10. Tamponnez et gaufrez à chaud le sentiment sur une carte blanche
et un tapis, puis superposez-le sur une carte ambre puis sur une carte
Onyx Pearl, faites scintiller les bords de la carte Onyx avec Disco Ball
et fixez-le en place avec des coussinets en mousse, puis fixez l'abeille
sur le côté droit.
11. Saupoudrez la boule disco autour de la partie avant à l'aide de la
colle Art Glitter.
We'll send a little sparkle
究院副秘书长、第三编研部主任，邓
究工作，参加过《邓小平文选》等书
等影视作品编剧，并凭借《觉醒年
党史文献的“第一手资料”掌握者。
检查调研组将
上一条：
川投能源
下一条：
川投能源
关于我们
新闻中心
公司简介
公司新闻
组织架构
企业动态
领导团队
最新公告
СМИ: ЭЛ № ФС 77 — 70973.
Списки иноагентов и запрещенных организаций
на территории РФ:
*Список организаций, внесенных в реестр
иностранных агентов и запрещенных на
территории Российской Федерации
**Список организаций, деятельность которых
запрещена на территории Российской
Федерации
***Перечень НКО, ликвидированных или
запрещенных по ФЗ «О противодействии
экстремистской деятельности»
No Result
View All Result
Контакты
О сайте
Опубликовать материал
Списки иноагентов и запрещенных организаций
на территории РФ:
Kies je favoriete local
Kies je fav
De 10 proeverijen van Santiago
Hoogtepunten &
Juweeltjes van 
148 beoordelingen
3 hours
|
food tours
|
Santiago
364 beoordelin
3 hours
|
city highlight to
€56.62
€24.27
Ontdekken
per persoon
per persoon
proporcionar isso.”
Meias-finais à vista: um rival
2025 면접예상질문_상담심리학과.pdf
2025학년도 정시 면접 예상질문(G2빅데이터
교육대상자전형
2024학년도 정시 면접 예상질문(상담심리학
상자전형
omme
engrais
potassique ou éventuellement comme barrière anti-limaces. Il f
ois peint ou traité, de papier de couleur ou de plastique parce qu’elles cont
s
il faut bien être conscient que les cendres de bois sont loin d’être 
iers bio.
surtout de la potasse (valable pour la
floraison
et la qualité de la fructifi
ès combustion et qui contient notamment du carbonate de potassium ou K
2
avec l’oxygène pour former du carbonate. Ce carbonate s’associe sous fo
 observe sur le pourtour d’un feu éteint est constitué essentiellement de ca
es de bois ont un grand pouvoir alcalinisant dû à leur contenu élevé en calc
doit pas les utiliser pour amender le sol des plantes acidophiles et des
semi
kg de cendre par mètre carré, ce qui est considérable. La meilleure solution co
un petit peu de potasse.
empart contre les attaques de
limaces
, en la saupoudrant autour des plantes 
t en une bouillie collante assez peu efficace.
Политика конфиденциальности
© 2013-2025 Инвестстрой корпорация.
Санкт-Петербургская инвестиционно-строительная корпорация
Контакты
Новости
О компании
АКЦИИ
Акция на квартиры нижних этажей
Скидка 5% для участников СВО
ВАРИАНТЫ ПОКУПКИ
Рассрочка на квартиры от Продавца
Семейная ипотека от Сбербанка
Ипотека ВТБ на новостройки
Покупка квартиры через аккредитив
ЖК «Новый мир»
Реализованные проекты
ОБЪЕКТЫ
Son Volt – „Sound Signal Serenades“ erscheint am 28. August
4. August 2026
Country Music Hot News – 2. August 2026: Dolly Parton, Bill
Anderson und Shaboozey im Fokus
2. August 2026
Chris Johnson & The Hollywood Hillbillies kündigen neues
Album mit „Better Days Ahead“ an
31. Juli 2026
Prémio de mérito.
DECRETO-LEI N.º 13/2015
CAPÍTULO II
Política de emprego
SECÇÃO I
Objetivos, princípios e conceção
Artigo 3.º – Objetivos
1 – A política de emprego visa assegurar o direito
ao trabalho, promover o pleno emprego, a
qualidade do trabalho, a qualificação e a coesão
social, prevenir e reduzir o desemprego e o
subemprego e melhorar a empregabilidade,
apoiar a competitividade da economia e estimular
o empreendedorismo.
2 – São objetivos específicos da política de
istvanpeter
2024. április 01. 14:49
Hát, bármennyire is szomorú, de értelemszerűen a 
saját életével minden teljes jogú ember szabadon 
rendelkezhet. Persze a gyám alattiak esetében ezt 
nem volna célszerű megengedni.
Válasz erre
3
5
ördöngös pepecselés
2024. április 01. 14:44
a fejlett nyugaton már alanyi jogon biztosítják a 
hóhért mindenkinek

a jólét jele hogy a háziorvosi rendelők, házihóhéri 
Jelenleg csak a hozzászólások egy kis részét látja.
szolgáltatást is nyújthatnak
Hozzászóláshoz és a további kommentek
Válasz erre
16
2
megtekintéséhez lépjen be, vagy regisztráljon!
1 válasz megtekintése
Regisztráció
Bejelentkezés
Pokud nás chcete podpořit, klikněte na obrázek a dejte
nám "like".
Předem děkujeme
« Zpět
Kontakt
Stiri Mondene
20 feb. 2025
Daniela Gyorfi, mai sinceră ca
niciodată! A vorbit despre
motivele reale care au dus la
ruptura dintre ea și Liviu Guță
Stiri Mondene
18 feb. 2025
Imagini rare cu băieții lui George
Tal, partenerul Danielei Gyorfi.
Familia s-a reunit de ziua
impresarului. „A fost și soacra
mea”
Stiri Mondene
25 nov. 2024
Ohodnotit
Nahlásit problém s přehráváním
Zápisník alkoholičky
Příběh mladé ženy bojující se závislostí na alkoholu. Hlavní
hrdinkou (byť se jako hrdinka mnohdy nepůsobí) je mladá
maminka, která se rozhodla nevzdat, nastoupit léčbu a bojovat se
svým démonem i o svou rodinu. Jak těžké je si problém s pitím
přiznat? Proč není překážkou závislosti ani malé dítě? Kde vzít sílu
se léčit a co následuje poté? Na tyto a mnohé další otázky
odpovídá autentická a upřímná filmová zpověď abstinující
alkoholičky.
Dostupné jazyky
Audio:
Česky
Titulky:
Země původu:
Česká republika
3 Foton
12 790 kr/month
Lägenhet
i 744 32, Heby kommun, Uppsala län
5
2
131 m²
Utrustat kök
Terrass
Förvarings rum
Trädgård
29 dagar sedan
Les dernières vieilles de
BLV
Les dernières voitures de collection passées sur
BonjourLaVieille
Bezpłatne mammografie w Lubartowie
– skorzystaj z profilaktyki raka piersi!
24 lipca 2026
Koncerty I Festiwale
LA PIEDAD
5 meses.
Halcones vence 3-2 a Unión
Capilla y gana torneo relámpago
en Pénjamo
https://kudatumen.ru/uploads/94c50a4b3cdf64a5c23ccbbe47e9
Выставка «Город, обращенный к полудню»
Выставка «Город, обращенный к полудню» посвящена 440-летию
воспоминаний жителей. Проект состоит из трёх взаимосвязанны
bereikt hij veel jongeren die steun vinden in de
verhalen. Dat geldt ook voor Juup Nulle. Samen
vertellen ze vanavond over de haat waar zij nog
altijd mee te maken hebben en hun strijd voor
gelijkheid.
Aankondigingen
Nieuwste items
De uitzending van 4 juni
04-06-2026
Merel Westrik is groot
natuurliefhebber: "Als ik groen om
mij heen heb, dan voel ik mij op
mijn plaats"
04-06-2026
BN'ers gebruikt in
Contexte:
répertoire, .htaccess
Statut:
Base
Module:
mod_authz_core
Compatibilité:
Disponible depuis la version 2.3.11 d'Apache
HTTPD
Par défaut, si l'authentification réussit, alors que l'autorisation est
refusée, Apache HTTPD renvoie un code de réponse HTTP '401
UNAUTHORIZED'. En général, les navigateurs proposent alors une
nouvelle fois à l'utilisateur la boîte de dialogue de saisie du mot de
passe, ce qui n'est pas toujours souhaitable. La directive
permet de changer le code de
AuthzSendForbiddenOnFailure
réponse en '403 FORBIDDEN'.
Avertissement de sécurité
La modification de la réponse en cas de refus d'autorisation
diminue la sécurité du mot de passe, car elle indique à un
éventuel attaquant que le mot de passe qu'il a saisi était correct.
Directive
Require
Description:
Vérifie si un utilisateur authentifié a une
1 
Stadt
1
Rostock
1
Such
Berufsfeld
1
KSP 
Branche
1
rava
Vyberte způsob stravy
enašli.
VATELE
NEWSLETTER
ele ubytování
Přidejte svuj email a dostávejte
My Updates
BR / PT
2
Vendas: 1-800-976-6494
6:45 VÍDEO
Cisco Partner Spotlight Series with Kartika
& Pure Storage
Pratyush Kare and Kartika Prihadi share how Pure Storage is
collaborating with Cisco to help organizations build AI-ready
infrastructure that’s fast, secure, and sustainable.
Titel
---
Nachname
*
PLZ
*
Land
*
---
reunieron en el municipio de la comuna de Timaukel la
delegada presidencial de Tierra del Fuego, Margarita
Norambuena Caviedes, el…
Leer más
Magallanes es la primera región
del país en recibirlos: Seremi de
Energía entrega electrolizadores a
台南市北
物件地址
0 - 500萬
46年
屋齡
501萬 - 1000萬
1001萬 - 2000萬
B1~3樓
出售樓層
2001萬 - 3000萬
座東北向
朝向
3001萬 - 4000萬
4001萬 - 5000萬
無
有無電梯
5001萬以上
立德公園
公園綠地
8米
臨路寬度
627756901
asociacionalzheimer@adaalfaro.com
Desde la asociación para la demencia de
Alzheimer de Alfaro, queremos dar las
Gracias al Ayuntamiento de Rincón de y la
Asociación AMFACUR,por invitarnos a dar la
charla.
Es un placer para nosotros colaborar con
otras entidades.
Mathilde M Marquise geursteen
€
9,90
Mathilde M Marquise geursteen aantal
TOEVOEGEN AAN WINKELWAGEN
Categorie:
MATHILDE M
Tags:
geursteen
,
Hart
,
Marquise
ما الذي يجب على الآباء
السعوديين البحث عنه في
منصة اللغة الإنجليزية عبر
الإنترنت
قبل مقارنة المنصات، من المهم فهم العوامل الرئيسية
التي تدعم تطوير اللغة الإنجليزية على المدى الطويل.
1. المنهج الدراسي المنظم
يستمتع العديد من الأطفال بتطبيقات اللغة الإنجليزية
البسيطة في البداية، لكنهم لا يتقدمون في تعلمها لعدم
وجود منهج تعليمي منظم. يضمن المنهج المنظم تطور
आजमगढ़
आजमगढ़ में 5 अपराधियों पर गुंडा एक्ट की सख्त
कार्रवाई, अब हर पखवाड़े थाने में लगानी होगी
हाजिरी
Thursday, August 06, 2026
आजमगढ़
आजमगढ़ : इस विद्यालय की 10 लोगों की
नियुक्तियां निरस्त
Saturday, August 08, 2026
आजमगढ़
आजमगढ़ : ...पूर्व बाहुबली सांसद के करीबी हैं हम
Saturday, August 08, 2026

+ + +

EXERCISE DIRECTIONS >>
Look above for the line holding "istvanpeter", then set down exactly that line and every line after it up to and including the line holding "hóhért mindenkinek", with nothing else.

THE ANSWER >>
istvanpeter
2024. április 01. 14:49
Hát, bármennyire is szomorú, de értelemszerűen a 
saját életével minden teljes jogú ember szabadon 
rendelkezhet. Persze a gyám alattiak esetében ezt 
nem volna célszerű megengedni.
Válasz erre
3
5
ördöngös pepecselés
2024. április 01. 14:44
a fejlett nyugaton már alanyi jogon biztosítják a 
hóhért mindenkinek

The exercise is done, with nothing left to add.